Add a cooked chicken breast and replace the pine nuts with walnuts for a heartier variation.
Approximate Cook Time: 25 minutes
- 1/4 cup(s) olive oil, or coconut oil
- 1 pound(s) watercress, finely chopped
- 1 medium garlic clove(s), halved
- 4 slice(s) bacon, cooked and diced
- 1/4 cup(s) pine nuts
- 1/4 teaspoon(s) sea salt, (optional)
- 1/4 cup(s) hazelnuts, finely chopped
- 1/2 teaspoon(s) black pepper, freshly ground
- In a heavy 12-inch skillet, heat olive oil over medium heat.
- Add garlic clove and cook for 2 minutes, stirring constantly.
- Remove the garlic and discard.
- Add all the nuts to the garlic-infused oil and cook for 5 to 6 minutes, or until they are browned (stir constantly to prevent burning).
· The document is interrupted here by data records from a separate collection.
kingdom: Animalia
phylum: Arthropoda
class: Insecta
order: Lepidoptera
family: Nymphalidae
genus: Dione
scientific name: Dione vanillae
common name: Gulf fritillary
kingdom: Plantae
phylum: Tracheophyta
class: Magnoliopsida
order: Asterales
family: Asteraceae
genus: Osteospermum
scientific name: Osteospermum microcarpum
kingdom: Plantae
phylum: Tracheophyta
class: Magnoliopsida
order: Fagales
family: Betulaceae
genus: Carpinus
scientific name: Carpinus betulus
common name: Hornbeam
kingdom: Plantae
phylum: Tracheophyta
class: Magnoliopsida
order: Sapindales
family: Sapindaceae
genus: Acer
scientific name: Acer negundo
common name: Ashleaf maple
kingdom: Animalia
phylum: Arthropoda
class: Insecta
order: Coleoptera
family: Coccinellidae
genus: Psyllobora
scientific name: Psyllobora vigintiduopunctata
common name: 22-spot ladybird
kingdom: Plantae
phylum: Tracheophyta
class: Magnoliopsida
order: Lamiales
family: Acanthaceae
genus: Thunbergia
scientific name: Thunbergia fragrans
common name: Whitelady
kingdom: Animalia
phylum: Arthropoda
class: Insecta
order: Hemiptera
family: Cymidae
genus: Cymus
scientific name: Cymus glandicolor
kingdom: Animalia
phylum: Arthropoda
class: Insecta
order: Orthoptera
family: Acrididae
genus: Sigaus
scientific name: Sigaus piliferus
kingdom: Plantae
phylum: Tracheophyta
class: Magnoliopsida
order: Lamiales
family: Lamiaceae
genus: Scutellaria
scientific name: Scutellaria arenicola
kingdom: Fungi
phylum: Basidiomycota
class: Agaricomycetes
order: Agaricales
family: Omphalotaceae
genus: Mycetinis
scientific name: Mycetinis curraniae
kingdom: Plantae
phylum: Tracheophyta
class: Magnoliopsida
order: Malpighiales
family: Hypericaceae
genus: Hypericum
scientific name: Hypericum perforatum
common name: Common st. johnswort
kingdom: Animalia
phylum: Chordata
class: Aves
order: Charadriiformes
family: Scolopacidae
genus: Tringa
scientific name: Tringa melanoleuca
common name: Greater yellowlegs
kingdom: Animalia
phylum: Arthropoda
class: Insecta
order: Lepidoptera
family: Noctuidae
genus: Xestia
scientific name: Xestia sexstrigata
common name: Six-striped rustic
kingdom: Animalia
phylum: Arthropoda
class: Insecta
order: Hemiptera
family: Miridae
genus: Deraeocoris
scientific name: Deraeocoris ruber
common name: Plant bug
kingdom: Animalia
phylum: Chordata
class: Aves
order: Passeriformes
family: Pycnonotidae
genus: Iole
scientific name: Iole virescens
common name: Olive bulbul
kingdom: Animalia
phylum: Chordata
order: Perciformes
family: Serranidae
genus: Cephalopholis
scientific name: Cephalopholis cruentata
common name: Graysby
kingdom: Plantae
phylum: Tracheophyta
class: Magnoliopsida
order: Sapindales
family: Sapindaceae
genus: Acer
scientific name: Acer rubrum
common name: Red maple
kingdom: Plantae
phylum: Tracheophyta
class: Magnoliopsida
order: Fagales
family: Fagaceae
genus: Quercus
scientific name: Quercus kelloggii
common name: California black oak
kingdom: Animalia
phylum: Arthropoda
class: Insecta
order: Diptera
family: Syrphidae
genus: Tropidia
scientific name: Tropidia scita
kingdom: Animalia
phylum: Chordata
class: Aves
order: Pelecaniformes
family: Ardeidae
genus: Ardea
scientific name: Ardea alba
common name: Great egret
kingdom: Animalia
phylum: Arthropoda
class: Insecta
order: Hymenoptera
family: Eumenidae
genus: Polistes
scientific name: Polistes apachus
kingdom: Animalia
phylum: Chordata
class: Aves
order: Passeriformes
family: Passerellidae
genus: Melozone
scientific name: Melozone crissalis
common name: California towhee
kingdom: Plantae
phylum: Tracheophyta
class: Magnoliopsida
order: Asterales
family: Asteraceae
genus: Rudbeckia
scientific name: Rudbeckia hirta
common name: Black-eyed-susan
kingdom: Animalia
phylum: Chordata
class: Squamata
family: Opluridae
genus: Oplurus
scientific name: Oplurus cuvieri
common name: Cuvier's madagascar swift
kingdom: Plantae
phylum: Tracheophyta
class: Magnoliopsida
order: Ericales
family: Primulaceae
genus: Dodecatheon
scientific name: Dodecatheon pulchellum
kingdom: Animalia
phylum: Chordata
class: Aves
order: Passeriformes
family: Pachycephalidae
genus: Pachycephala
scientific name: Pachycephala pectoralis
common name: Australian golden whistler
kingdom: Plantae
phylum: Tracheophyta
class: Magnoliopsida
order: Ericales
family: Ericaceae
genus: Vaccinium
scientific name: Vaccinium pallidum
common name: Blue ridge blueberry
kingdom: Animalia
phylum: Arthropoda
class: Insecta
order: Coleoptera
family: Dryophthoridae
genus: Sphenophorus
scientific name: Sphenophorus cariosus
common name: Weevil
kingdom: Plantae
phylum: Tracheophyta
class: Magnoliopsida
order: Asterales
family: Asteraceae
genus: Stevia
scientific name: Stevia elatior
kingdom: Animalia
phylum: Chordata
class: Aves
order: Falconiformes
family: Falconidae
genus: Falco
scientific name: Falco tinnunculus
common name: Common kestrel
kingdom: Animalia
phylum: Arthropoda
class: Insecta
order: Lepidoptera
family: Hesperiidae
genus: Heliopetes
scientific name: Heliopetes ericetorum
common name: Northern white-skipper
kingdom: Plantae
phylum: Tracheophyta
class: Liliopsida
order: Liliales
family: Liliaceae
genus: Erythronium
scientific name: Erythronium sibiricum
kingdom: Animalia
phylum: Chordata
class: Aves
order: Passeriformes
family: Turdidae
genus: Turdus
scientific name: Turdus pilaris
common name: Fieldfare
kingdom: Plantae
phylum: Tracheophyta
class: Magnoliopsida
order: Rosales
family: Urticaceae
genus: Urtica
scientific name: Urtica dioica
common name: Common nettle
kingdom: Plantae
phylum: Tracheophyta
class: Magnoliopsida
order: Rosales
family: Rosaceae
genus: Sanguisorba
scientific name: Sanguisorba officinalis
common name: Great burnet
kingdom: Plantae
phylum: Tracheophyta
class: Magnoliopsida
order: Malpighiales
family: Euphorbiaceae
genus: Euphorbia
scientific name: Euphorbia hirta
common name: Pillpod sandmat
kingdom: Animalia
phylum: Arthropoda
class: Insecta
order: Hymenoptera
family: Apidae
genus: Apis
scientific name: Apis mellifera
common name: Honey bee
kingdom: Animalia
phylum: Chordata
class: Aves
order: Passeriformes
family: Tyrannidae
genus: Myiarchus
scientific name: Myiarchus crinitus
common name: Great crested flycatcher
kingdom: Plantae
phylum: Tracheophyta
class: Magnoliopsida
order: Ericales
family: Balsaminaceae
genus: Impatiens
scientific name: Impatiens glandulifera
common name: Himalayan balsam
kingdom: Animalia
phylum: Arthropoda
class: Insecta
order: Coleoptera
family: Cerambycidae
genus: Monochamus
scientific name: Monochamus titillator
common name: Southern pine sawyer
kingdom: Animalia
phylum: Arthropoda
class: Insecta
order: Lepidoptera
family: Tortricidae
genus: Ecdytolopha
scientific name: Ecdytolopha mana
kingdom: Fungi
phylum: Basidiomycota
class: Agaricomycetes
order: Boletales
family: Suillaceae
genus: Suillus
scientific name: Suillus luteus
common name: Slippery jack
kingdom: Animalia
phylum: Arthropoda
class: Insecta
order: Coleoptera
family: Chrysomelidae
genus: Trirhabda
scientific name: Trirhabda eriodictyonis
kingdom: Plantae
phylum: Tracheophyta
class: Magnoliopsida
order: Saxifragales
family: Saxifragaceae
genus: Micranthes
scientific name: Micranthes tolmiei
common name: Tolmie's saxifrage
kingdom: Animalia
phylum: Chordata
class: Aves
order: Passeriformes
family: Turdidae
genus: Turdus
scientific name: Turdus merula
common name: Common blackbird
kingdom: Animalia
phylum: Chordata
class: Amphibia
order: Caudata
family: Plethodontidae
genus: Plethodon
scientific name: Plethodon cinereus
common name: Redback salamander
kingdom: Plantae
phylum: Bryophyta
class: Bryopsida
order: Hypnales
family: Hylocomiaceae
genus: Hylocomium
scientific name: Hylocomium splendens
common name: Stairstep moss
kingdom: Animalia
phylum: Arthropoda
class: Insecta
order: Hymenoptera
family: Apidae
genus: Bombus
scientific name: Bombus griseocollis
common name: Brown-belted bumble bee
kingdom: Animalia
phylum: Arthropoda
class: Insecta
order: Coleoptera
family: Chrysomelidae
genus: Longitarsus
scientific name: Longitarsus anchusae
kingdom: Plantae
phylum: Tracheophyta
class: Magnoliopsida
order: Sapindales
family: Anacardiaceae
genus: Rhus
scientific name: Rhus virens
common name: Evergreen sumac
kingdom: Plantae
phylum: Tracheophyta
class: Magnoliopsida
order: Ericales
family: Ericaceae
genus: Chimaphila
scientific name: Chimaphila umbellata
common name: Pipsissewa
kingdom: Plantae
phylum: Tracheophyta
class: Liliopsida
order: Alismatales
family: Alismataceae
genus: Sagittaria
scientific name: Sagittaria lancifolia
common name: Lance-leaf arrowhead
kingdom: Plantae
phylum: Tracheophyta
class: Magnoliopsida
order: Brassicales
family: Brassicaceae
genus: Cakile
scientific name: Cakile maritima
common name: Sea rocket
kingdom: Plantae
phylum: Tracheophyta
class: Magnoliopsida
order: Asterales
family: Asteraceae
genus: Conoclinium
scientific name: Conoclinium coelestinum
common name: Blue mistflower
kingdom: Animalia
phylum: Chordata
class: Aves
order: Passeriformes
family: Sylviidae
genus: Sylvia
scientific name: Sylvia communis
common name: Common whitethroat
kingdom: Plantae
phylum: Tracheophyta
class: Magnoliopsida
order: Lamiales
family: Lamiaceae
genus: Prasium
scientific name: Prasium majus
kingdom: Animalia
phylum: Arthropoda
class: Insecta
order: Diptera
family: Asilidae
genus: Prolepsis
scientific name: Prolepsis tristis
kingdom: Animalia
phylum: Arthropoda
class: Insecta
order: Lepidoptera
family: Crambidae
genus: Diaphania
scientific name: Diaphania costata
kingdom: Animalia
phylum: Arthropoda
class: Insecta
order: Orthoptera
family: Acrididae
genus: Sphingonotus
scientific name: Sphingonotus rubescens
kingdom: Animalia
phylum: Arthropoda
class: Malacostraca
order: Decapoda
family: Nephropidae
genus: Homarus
- Add bacon, sea salt (if desired), and black pepper. Cook 2 to 3 minutes.
- Rinse and dry watercress. Add it to the oil.
- Working quickly, toss watercress into mixture, making sure it is well coated and barely heated through (if left too long it loses some of its crispiness).
- Season to taste and serve immediately.